### ПРИВЕДЁННЫЙ ФРАГМЕНТ ###
Именно возможность оскотиниться дает возможность жизненного пространства. Поэтому, несмотря на все старания Мусс, вскорости, он от нее уходит: жить рядом с матерью-смертью, пусть даже и приемной, невозможно.
Мать — единственное звено, связывающее Моллоя с социумом, она и есть воплощение этой вот социальной активности. Поэтому она и совпадает, не может не совпадать со смертью. Да, она бесконечно влечет беднягу: весь предыдущий опыт «общественного животного» накладывает неизгладимый отпечаток. Но, с другой стороны, интуитивно, Моллой не может не понимать, что его спасение — в одиночестве, в выведенности за скобки.

19.
«Я был телом среди других тел.» (118). Ближе к концу второй части повествование, по-прежнему состоящее из потока, становится тематическим. Бытие Моллоя оказывается более понятным: внутри по-прежнему однородного текста начинают попадаться некие тромбы, сюжетные уплотнения.
Первым таким большим, сюжетно литым слитком оказывается история с г-жой Мусс. Причудливая вязь ассоциаций сменяется «суповым набором», где по полочкам разложены самые разные части тела Моллоя. Сначала он долго рассуждает о своих конечностях (!), потом переходит на легкие, гениталии и выделения.
Беккет-Моллой противопоставляет «телу-без-органов» А. Арто последний парад тела-с-органами. Границы собственного тела не пускают мысль Моллоя дальше, замыкают ее на себя — такова последняя стадия не-участия его во внешнем мире.
Зацикленность на теле как реакция на трансагрессию социального. С другой стороны, это пограничная территория перехода во внешнее. И, быть может, подготовка в введению новой текстовой фигуры – Жака, монологом которого исчерпывается содержание второй части и который оказывается фигурой зеркально прямо противоположной Моллою.

20.
Самым большим цельным куском «перечислительного» конца первой части оказывается фрагмент, посвященный морским камушкам. Обычно они замещают еду. Камушки оказываются альтернативой цивильной «пищи». Обсасывание камушков оказывается для Моллоя самым важным занятием.
### ИСХОДНЫЕ ДАННЫЕ ###
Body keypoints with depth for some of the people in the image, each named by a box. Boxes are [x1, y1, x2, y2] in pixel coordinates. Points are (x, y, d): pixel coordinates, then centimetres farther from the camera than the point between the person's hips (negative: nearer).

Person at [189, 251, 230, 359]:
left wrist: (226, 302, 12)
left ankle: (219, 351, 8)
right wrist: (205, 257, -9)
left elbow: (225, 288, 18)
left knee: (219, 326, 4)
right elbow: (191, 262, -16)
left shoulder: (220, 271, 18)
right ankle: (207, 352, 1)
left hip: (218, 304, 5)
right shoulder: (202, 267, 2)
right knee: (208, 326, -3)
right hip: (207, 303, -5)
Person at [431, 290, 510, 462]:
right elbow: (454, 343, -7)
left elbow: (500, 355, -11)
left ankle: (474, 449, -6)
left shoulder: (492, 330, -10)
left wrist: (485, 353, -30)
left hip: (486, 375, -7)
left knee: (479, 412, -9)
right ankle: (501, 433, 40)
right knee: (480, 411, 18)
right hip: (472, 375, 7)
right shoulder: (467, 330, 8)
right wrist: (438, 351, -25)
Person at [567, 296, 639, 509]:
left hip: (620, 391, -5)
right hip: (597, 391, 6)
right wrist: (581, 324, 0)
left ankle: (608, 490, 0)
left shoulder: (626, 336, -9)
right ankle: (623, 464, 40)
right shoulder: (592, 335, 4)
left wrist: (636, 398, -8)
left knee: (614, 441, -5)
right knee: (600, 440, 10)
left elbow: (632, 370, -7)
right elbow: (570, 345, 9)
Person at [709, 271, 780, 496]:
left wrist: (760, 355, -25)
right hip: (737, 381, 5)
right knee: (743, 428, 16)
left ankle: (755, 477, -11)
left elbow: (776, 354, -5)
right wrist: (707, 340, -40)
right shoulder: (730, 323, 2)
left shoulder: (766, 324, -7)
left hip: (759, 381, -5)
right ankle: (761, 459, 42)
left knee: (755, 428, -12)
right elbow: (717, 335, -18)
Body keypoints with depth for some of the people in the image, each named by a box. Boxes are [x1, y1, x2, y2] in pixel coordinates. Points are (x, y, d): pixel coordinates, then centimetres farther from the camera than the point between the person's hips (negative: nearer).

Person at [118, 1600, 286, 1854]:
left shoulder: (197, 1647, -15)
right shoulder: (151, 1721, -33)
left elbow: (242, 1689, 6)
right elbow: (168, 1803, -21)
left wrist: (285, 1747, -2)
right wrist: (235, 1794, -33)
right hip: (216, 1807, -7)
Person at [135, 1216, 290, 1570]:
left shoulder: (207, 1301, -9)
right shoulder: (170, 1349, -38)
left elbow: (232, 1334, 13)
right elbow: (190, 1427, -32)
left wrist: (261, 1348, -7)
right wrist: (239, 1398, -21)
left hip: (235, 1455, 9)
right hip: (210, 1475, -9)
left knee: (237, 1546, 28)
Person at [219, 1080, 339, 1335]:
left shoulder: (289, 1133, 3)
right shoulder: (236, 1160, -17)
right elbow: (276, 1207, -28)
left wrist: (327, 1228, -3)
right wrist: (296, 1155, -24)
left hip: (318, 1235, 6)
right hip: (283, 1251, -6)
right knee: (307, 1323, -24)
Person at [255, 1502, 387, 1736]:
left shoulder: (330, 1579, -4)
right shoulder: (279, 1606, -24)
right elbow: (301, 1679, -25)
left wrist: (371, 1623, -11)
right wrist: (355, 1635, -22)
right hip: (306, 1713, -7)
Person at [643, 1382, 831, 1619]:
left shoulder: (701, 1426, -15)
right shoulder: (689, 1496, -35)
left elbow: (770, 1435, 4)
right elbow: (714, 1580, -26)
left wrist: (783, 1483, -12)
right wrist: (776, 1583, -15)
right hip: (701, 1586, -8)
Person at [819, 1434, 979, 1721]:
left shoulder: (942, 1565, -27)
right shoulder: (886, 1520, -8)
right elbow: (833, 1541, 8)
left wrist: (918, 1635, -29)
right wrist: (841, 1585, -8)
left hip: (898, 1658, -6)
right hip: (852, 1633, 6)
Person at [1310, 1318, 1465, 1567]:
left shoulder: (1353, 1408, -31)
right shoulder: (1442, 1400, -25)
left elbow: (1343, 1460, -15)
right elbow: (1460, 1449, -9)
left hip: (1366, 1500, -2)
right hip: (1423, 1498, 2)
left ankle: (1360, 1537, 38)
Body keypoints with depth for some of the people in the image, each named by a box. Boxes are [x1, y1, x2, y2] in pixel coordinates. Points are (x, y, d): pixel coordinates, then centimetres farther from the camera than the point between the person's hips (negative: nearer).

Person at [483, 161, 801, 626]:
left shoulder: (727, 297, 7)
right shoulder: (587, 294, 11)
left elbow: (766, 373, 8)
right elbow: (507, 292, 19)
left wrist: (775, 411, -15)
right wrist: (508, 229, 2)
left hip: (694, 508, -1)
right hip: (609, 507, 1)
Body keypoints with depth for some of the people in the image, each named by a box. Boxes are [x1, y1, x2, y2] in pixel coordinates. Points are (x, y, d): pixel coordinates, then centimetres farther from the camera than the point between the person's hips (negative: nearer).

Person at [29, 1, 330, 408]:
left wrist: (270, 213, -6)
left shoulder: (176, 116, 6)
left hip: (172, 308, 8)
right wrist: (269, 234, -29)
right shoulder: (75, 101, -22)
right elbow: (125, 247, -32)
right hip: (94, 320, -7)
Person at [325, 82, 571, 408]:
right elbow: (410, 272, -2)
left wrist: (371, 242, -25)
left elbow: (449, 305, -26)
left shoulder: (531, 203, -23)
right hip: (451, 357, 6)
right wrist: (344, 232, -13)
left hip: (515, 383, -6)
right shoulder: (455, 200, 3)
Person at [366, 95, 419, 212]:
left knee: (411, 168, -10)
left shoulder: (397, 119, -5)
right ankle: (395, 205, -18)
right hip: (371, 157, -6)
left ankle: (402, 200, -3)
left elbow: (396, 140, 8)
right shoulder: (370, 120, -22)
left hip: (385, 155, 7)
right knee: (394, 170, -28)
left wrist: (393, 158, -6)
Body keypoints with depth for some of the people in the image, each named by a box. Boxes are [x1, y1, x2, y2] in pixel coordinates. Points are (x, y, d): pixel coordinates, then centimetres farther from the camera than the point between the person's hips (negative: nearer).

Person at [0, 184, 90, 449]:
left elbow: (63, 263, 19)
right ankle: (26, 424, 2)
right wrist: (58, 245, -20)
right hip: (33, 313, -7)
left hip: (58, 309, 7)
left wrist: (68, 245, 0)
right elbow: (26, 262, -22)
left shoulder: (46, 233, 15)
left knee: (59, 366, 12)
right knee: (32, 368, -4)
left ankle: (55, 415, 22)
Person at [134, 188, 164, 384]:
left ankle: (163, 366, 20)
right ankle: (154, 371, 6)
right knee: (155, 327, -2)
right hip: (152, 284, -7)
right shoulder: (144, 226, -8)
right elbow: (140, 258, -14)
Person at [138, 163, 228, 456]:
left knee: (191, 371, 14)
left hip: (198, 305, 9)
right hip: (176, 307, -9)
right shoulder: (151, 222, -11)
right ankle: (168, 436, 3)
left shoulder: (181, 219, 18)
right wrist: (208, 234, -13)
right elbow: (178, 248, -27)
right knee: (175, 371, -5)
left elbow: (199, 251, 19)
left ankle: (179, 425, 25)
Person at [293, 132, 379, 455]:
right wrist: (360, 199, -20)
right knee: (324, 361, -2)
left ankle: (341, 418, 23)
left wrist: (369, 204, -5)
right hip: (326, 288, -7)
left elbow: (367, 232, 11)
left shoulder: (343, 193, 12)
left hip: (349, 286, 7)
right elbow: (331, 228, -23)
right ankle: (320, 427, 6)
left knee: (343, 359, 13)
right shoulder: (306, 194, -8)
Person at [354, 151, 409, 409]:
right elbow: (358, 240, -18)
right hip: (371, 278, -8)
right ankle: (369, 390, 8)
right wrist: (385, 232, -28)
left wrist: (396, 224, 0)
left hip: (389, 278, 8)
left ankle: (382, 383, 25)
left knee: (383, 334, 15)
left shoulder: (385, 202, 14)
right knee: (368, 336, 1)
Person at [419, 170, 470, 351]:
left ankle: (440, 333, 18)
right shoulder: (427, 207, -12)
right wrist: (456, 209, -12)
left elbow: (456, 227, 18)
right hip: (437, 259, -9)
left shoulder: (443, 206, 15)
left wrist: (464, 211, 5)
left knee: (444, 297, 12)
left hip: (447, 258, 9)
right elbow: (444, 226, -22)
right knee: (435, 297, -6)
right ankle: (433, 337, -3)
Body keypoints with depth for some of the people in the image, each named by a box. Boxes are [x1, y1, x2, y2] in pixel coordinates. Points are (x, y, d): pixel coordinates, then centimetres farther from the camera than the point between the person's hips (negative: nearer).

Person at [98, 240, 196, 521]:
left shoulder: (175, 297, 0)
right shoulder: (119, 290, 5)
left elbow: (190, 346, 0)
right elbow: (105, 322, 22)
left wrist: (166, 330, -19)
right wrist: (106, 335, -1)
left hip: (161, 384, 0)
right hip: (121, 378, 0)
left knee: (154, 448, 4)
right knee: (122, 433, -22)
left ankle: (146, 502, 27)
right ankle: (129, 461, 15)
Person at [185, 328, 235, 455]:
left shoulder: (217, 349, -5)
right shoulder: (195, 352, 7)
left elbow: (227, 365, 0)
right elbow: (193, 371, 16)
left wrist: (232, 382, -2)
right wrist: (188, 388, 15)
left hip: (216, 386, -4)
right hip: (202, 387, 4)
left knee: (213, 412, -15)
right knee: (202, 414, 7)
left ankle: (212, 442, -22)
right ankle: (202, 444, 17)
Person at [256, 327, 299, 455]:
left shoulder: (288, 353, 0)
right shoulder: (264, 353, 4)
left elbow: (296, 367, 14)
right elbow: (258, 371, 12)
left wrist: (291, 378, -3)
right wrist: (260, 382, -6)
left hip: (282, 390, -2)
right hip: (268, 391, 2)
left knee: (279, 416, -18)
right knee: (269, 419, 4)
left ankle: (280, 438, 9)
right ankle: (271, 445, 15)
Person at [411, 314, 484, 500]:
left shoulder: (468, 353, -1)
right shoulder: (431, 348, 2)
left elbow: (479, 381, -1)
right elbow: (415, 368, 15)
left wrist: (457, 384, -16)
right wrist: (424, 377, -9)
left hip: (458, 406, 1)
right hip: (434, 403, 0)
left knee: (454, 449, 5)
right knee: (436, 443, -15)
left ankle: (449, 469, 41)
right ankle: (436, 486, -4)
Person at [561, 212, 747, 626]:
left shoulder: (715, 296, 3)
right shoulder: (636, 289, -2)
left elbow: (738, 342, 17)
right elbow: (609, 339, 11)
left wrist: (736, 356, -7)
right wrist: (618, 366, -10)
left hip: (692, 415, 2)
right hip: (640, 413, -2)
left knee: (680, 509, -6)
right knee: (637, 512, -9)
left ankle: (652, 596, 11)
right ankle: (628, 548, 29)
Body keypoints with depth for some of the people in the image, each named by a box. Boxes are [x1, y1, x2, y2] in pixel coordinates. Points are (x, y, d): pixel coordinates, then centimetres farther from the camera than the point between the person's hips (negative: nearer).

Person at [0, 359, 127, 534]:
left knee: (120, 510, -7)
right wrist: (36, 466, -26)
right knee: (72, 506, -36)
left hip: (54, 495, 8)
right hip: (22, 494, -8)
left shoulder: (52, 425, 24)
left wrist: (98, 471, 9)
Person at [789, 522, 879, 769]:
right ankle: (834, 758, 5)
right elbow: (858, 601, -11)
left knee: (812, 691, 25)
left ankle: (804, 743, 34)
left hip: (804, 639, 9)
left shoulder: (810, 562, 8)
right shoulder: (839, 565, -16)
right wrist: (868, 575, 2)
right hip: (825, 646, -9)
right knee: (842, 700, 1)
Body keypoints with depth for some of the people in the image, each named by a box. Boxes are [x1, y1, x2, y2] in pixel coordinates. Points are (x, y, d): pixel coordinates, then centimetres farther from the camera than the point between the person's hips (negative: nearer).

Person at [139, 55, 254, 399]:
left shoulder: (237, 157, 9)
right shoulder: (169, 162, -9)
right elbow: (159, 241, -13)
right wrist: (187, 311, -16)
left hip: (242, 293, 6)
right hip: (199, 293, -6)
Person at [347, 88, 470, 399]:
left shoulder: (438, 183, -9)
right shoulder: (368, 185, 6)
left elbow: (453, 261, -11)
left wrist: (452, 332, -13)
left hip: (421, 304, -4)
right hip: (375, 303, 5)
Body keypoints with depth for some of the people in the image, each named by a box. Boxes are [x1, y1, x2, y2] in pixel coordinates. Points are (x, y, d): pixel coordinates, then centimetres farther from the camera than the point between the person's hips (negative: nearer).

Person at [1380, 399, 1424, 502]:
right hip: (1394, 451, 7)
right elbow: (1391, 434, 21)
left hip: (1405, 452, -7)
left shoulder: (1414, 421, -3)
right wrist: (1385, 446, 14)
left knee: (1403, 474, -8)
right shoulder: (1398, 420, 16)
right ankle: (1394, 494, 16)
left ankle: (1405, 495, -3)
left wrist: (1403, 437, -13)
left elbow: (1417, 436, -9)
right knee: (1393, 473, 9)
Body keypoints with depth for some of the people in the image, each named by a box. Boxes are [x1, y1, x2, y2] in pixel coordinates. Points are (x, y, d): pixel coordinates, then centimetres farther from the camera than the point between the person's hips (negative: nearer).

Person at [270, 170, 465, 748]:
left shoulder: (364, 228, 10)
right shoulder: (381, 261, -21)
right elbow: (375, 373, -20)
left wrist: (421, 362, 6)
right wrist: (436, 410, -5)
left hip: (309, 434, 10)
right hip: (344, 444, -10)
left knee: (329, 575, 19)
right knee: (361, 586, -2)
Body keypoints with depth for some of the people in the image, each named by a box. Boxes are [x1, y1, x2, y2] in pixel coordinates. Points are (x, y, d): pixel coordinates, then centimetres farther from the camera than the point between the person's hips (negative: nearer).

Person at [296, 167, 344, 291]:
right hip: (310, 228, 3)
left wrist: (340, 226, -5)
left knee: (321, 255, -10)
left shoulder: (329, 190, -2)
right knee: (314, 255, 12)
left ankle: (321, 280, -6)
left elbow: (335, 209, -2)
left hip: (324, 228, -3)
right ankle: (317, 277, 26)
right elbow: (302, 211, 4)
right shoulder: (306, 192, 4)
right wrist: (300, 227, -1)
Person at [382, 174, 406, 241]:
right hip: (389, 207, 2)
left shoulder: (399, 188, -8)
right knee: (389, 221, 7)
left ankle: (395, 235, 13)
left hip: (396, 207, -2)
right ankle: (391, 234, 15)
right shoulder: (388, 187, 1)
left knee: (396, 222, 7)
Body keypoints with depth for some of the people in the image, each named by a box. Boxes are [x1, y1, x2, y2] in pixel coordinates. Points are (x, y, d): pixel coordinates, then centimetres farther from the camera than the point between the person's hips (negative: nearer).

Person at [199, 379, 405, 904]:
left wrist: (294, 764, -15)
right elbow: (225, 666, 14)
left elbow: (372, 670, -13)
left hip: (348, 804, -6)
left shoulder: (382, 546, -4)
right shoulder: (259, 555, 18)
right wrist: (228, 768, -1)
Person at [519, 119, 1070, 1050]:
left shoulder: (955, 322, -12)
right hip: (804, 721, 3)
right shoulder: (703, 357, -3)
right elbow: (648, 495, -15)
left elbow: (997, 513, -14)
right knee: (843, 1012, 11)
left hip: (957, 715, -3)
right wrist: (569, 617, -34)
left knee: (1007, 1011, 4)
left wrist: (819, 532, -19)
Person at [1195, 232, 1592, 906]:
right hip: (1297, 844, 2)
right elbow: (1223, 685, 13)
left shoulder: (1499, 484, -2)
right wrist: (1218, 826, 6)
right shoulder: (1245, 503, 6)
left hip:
###
# ЗАДАНИЕ:
Что, согласно фрагменту о Моллое, обычно замещают морские камушки?

# РЕЗУЛЬТАТ УПРАЖНЕНИЯ:
Обычно морские камушки замещают еду.